**WHAT YOU ARE ASKED TO DO**
Transcribe the records below exactly, from their first line through the line containing "rowsers werden diese Cookies wieder gelöscht.". Omit every line after it.

(Saved data entries)

***

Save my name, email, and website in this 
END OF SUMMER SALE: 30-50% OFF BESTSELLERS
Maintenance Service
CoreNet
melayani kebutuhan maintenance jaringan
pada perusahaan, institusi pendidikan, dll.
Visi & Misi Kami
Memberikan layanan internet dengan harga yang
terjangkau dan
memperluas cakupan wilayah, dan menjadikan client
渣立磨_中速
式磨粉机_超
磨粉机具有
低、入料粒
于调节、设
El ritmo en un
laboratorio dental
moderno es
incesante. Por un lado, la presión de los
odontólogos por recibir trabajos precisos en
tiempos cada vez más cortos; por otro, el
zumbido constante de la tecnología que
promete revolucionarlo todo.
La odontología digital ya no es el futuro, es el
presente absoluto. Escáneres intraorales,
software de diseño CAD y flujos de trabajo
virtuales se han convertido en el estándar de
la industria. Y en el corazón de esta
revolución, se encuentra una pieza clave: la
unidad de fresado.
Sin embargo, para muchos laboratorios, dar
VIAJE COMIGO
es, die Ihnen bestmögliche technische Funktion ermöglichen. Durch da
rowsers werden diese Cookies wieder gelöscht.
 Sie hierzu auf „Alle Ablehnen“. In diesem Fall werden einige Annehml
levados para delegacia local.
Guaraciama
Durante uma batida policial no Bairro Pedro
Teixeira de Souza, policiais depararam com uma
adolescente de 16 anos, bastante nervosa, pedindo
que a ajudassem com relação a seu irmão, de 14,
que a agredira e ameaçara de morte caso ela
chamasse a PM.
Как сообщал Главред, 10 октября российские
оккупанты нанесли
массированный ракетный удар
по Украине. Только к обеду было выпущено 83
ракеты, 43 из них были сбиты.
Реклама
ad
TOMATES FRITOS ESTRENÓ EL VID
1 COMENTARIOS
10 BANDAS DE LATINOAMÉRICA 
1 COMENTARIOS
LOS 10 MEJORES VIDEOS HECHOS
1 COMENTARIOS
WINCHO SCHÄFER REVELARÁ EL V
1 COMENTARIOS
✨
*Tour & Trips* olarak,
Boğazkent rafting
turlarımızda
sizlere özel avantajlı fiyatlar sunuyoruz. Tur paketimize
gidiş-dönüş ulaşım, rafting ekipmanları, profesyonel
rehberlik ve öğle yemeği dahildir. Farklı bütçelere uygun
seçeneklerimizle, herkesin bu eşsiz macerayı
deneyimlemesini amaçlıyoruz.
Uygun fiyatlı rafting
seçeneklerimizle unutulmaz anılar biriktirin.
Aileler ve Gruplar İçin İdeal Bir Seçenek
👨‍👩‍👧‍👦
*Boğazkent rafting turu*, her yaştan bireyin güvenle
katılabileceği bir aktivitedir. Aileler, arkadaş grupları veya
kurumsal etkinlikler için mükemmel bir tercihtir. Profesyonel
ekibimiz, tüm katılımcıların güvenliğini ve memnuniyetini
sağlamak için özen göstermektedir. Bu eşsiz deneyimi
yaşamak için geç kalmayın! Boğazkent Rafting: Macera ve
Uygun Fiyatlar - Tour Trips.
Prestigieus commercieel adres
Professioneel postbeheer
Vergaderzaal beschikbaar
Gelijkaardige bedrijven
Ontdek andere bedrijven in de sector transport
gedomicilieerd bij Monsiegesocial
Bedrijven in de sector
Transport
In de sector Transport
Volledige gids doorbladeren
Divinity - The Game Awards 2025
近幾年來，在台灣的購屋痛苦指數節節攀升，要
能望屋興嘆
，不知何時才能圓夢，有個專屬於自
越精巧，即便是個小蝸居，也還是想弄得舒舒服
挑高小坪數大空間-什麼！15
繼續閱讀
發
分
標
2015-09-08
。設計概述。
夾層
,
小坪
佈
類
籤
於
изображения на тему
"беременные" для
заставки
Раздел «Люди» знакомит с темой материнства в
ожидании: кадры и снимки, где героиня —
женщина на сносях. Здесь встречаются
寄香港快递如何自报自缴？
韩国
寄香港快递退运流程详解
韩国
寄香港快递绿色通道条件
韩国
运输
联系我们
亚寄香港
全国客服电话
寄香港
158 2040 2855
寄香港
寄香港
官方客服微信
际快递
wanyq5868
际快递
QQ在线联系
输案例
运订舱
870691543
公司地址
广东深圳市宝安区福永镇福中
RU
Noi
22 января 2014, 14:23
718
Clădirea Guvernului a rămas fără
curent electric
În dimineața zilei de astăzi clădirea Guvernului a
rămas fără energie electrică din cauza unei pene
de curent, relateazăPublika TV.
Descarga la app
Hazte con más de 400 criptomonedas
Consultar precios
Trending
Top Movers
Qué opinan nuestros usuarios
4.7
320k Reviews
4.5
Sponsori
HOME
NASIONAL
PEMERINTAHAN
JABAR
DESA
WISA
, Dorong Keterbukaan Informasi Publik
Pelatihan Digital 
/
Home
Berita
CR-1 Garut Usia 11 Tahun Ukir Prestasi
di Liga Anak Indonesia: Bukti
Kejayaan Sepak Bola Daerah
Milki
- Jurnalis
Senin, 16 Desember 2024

***

**RESULT OF THE EXERCISE**
Save my name, email, and website in this 
END OF SUMMER SALE: 30-50% OFF BESTSELLERS
Maintenance Service
CoreNet
melayani kebutuhan maintenance jaringan
pada perusahaan, institusi pendidikan, dll.
Visi & Misi Kami
Memberikan layanan internet dengan harga yang
terjangkau dan
memperluas cakupan wilayah, dan menjadikan client
渣立磨_中速
式磨粉机_超
磨粉机具有
低、入料粒
于调节、设
El ritmo en un
laboratorio dental
moderno es
incesante. Por un lado, la presión de los
odontólogos por recibir trabajos precisos en
tiempos cada vez más cortos; por otro, el
zumbido constante de la tecnología que
promete revolucionarlo todo.
La odontología digital ya no es el futuro, es el
presente absoluto. Escáneres intraorales,
software de diseño CAD y flujos de trabajo
virtuales se han convertido en el estándar de
la industria. Y en el corazón de esta
revolución, se encuentra una pieza clave: la
unidad de fresado.
Sin embargo, para muchos laboratorios, dar
VIAJE COMIGO
es, die Ihnen bestmögliche technische Funktion ermöglichen. Durch da
rowsers werden diese Cookies wieder gelöscht.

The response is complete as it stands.